▶ **Data extracts**
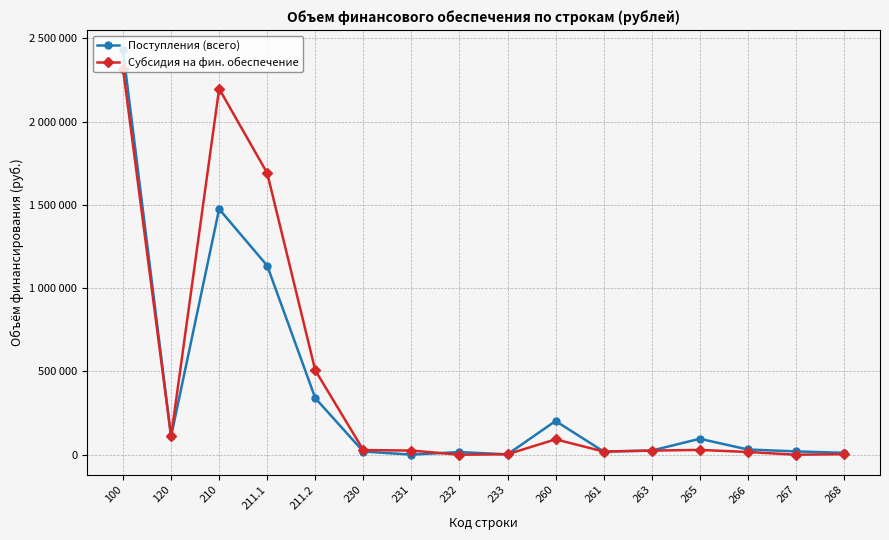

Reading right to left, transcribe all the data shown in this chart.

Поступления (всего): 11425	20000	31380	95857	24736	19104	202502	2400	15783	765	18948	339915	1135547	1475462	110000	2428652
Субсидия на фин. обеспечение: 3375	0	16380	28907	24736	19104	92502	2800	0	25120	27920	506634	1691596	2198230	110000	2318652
--
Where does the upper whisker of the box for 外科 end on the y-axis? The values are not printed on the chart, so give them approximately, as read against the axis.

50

▶ **Exercise**
From the records above, pick out every line that contains the string "chart", and copy each such line in full. Case counts.

▶ **Solution to the problem**
Reading right to left, transcribe all the data shown in this chart.
Where does the upper whisker of the box for 外科 end on the y-axis? The values are not printed on the chart, so give them approximately, as read against the axis.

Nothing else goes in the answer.